**EXTRACTED MATERIAL**.
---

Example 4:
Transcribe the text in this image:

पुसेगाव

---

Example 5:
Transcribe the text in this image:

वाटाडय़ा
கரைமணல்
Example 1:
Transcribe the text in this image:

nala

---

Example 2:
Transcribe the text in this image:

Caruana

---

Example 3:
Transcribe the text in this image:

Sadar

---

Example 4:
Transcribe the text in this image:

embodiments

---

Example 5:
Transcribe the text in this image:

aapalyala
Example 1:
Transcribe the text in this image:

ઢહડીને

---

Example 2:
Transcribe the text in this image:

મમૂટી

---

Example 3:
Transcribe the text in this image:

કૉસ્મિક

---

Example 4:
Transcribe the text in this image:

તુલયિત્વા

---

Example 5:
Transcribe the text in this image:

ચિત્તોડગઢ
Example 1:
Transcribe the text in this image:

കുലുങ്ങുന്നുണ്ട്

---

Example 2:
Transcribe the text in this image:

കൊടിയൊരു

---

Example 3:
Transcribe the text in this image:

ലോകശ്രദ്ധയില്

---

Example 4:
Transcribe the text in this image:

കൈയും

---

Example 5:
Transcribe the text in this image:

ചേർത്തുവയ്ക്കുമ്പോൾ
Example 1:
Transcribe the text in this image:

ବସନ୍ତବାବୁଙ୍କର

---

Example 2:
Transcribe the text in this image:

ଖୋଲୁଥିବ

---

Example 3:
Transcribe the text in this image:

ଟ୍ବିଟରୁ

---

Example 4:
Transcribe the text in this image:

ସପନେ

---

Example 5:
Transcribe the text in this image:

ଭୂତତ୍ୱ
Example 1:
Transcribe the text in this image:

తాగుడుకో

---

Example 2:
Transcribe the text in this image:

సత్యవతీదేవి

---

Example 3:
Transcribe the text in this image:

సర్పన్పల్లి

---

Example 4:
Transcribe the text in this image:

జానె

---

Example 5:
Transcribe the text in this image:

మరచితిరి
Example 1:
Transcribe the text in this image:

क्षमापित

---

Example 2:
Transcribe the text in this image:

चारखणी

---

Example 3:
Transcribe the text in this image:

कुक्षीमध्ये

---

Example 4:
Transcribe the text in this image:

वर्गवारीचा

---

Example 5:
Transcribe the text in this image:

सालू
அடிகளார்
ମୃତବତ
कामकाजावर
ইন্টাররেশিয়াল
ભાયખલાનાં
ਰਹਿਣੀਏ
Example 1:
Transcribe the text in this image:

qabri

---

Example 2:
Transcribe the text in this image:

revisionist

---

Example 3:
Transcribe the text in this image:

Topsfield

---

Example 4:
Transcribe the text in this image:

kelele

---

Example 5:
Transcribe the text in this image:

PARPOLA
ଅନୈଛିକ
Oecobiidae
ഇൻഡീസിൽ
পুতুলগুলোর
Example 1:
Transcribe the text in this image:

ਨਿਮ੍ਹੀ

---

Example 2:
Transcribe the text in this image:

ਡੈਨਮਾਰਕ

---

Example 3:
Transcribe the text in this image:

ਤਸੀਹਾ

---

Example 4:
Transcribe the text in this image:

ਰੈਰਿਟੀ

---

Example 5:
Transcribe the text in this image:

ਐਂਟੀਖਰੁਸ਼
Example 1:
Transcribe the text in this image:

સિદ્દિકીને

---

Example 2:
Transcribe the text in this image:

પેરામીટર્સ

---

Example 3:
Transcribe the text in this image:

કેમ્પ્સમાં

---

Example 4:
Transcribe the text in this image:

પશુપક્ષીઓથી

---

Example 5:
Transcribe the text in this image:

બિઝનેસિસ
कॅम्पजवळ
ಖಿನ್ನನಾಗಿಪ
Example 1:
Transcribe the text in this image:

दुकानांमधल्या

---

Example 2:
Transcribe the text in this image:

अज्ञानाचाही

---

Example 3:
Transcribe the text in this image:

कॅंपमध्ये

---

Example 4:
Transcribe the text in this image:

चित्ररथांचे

**DIRECTIONS FOR THIS TASK**. Word for word, return the entire set of entries.

**EXERCISE OUTPUT**.
---

Example 4:
Transcribe the text in this image:

पुसेगाव

---

Example 5:
Transcribe the text in this image:

वाटाडय़ा
கரைமணல்
Example 1:
Transcribe the text in this image:

nala

---

Example 2:
Transcribe the text in this image:

Caruana

---

Example 3:
Transcribe the text in this image:

Sadar

---

Example 4:
Transcribe the text in this image:

embodiments

---

Example 5:
Transcribe the text in this image:

aapalyala
Example 1:
Transcribe the text in this image:

ઢહડીને

---

Example 2:
Transcribe the text in this image:

મમૂટી

---

Example 3:
Transcribe the text in this image:

કૉસ્મિક

---

Example 4:
Transcribe the text in this image:

તુલયિત્વા

---

Example 5:
Transcribe the text in this image:

ચિત્તોડગઢ
Example 1:
Transcribe the text in this image:

കുലുങ്ങുന്നുണ്ട്

---

Example 2:
Transcribe the text in this image:

കൊടിയൊരു

---

Example 3:
Transcribe the text in this image:

ലോകശ്രദ്ധയില്

---

Example 4:
Transcribe the text in this image:

കൈയും

---

Example 5:
Transcribe the text in this image:

ചേർത്തുവയ്ക്കുമ്പോൾ
Example 1:
Transcribe the text in this image:

ବସନ୍ତବାବୁଙ୍କର

---

Example 2:
Transcribe the text in this image:

ଖୋଲୁଥିବ

---

Example 3:
Transcribe the text in this image:

ଟ୍ବିଟରୁ

---

Example 4:
Transcribe the text in this image:

ସପନେ

---

Example 5:
Transcribe the text in this image:

ଭୂତତ୍ୱ
Example 1:
Transcribe the text in this image:

తాగుడుకో

---

Example 2:
Transcribe the text in this image:

సత్యవతీదేవి

---

Example 3:
Transcribe the text in this image:

సర్పన్పల్లి

---

Example 4:
Transcribe the text in this image:

జానె

---

Example 5:
Transcribe the text in this image:

మరచితిరి
Example 1:
Transcribe the text in this image:

क्षमापित

---

Example 2:
Transcribe the text in this image:

चारखणी

---

Example 3:
Transcribe the text in this image:

कुक्षीमध्ये

---

Example 4:
Transcribe the text in this image:

वर्गवारीचा

---

Example 5:
Transcribe the text in this image:

सालू
அடிகளார்
ମୃତବତ
कामकाजावर
ইন্টাররেশিয়াল
ભાયખલાનાં
ਰਹਿਣੀਏ
Example 1:
Transcribe the text in this image:

qabri

---

Example 2:
Transcribe the text in this image:

revisionist

---

Example 3:
Transcribe the text in this image:

Topsfield

---

Example 4:
Transcribe the text in this image:

kelele

---

Example 5:
Transcribe the text in this image:

PARPOLA
ଅନୈଛିକ
Oecobiidae
ഇൻഡീസിൽ
পুতুলগুলোর
Example 1:
Transcribe the text in this image:

ਨਿਮ੍ਹੀ

---

Example 2:
Transcribe the text in this image:

ਡੈਨਮਾਰਕ

---

Example 3:
Transcribe the text in this image:

ਤਸੀਹਾ

---

Example 4:
Transcribe the text in this image:

ਰੈਰਿਟੀ

---

Example 5:
Transcribe the text in this image:

ਐਂਟੀਖਰੁਸ਼
Example 1:
Transcribe the text in this image:

સિદ્દિકીને

---

Example 2:
Transcribe the text in this image:

પેરામીટર્સ

---

Example 3:
Transcribe the text in this image:

કેમ્પ્સમાં

---

Example 4:
Transcribe the text in this image:

પશુપક્ષીઓથી

---

Example 5:
Transcribe the text in this image:

બિઝનેસિસ
कॅम्पजवळ
ಖಿನ್ನನಾಗಿಪ
Example 1:
Transcribe the text in this image:

दुकानांमधल्या

---

Example 2:
Transcribe the text in this image:

अज्ञानाचाही

---

Example 3:
Transcribe the text in this image:

कॅंपमध्ये

---

Example 4:
Transcribe the text in this image:

चित्ररथांचे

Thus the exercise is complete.